___ EXERCISE INPUTS ___

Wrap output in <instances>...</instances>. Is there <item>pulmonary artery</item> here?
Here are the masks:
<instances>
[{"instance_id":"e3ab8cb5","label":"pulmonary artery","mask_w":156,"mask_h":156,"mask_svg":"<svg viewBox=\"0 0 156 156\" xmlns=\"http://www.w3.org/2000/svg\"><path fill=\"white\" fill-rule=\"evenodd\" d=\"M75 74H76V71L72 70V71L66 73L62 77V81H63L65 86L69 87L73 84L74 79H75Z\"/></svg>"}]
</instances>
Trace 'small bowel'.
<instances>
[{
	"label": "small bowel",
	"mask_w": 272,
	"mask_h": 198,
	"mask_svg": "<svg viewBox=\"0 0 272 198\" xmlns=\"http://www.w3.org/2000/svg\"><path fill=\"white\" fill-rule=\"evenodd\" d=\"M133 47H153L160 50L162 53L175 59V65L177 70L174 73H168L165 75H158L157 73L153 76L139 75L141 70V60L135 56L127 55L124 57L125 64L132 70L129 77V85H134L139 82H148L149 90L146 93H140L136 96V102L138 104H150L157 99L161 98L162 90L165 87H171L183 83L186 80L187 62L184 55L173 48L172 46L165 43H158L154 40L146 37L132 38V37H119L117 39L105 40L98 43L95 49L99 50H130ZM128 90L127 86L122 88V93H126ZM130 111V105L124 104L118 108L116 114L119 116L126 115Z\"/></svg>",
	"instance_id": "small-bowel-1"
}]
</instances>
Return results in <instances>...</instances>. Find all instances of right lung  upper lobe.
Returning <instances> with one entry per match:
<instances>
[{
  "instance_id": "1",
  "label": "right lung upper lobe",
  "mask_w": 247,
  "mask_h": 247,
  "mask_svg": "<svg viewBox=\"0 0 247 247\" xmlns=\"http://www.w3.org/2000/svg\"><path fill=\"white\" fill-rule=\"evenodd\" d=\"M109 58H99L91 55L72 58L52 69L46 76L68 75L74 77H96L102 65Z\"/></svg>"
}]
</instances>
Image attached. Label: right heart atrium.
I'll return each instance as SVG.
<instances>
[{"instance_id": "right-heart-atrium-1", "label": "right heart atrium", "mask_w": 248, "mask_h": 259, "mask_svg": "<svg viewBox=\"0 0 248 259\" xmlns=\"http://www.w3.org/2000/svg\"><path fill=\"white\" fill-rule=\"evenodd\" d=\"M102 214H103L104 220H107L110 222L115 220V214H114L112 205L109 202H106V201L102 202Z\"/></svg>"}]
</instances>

___

- [INSTRUCTIONS TO FOLLOW] Please filter the lines above down to those that contain the string "small". The match is case-sensitive.

- [RESPONSE FOR THIS EXERCISE]
Trace 'small bowel'.
	"label": "small bowel",
	"instance_id": "small-bowel-1"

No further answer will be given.